Тут, на небольшом пространстве, тесня друг друга, сталкиваясь, переплетаясь, во всех направлениях сновали грузовые автомобили, ломовые дроги, пароконные деревенские телеги, легковые экипажи, ручные тачки. Мелькали, двигались, исчезали и вновь возникали лошади, люди, ящики, мешки, бочки. Мешались рев автомобильных гудков, крики погонщиков, брань, свист, смех, запахи муки, постного масла в протекающих бочках, ржавых селедок, прошлогодних преющих яблок; взмахи кнутов, кончики винтовок сопровождающей груз стражи, сигналы воришек, нытье попрошаек, осторожная поступь упитанных дельцов, быстрый бег с дешевенькими портфелями поджарых советских служащих...
-- А при чем же мы тут? -- удивленно спросил профессора с заметным польским акцентом помощник заведующего конторой, одетый с иголочки, опрятный цветущий мужчина с большими красными оттопыренными ушами и с рыжими, жесткими, очень густыми стоячими волосами. -- Если упродком ничего не мог сделать, то тем более бессильны вам помочь мы. Мы только сторожа. Мы только караулим в наших складах то, что нам поручают. И без наряда мы не можем отпустить ни одного фунта продуктов. Мы отпускаем только по нарядам. Никакие другие документы, кем бы они ни были подписаны, для нас не имеют никакой силы.
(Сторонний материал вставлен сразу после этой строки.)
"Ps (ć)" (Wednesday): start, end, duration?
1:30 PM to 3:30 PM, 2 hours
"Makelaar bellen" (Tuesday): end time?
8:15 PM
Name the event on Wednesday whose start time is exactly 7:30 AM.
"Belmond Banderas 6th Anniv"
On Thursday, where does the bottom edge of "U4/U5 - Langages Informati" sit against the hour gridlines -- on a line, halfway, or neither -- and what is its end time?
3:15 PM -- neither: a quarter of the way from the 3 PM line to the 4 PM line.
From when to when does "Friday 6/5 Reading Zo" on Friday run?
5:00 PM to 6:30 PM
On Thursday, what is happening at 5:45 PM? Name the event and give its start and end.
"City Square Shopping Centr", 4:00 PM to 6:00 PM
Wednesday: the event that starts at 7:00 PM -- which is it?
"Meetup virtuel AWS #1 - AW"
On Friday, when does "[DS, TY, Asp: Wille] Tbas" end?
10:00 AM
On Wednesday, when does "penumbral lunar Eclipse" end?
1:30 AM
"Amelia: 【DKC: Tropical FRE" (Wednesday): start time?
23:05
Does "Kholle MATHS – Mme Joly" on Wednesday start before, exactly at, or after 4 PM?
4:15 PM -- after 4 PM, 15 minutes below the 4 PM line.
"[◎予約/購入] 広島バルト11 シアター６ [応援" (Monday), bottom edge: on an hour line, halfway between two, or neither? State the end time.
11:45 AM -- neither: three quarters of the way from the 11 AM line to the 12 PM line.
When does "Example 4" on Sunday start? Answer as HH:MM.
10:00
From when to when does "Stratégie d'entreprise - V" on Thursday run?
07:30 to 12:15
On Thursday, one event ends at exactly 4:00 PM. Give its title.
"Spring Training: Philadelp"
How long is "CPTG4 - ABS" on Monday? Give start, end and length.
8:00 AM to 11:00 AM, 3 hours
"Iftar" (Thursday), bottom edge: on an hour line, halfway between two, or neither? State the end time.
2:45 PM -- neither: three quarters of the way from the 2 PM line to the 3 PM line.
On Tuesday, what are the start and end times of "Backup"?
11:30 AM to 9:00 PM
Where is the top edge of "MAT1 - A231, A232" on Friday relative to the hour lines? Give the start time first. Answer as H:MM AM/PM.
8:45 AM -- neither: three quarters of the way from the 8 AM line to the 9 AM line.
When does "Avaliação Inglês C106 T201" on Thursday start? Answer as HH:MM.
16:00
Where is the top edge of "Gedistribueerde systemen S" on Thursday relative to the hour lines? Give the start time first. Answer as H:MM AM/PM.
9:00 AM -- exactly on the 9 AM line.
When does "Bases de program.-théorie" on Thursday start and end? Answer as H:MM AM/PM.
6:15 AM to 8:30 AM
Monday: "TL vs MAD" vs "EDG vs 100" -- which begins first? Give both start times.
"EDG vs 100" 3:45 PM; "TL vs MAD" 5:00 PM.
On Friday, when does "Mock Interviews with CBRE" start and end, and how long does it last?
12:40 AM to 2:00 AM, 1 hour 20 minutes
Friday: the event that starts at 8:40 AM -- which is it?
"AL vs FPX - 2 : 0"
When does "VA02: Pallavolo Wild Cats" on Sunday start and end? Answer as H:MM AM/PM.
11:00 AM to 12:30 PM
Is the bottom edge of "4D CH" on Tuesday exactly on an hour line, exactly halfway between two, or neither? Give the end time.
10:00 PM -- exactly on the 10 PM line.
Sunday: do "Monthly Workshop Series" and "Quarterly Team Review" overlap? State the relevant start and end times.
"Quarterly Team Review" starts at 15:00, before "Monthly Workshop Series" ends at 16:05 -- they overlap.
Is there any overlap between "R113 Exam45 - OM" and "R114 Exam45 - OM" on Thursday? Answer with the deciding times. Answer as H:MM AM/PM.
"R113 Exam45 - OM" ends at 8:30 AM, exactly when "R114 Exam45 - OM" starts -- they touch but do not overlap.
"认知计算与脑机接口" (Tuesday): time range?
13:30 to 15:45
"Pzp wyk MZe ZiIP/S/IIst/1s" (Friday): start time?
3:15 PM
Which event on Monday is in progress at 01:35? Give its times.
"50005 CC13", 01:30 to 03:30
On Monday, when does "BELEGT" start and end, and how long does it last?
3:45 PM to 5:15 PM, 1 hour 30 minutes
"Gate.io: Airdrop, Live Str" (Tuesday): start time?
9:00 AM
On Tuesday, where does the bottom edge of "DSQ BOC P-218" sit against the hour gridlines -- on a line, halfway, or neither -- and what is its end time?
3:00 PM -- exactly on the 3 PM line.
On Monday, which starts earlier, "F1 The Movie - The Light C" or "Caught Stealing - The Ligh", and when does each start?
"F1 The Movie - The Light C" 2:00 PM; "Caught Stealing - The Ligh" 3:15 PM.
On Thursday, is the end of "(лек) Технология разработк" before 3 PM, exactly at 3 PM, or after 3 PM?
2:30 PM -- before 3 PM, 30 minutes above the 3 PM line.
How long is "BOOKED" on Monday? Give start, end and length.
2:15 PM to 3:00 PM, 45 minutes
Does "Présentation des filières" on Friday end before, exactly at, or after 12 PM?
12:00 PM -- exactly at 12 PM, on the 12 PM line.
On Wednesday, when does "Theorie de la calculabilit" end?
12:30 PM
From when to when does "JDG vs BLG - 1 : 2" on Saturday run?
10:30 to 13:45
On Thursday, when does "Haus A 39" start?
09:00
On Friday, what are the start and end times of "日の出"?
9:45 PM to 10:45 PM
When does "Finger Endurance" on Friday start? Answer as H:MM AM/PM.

У профессора вырвался изнеможенный вздох и утомленно призакрылись веки. Он зевнул в руку, подумал и беспомощно покачал головой.
-- Куда же мне еще идти? -- ни к кому не обращаясь, спросил он. -- Кажется, уже везде был.
-- А в исполкоме были? -- спросил чистенький поляк.
-- Нет. Там не был.
-- Вот видите, профессор. Вы ходите по всем отделам исполкома и не идете в самый исполком. Вам надо было сразу пройти в исполком. Каждый отдел знает только то, что касается его отдела, а исполком знает все, что касается всех отделов. Ясно, понятно?
-- Это-то верно, -- сказал профессор. -- Выходит, что я напрасно целых пять дней проходил. Благодарю вас. Вы первый толком это мне рассказали.
Помощник заведую.щего воодушевился, встал и, разгоря-ченно жестикулируя, во второй раз рассказал профессору то же самое. Потом, провожая профессора до выходных дверей, еще более возбужденный и предупредительный, он рассказал ему слово в слово то же самое в третий раз. И после каждого раза с приятной улыбкой спрашивал профессора:
-- Ясно, понятно?
В результате у профессора разболелась голова. И еще долго потом, когда он шел по улице, шумели у него в ушах докучливые слова вежливого поляка.
Через час профессор блуждал по лестницам, этажам, коридорам, приемным комнатам обширного помещения исполкома. Он сперва думал воспользоваться расклеенными на стенах, окнах и дверях объявлениями, но объявлений было столько, что ему вскоре пришлось от этого отказаться, и он начал расспрашивать случайных встречных, так же, как и он, переходящих от дверей к дверям.
-- Вам надо к секретарю исполкома, -- наконец сказали ему. -- Не в ту дверь, не в ту дверь! Вон надпись на дверях, рядом!
-- Вам надо обратиться к дежурному члену исполкома, к тов. Хряпину, -- в свою очередь направил его секретарь. -- Не в ту, не в ту дверь! В следующую! Вон, видите, надпись висит!
Тов. Хряпин, полный, с толстой шеей, атлетического телосложения мужчина лет сорока, коротко остриженный, в черной, слишком короткой косоворотке, подпоясанной широким ремнем с гимназической бляхой, сидел и, склонясь над столом, дремал над газетой "Красноминаевский коммунар". Висевший у него на боку в порыжелой кожаной кобуре револьвер "наган" красноречиво говорил, что этот человек действительно стоит на страже.
-- А вы членом какого-нибудь профсоюза состоите? -- поднял он на профессора несоразмерно большой мясистый овал лица, в центре которого были четыре маленькие точки, тесно собранные вместе: два глаза, нос, рот.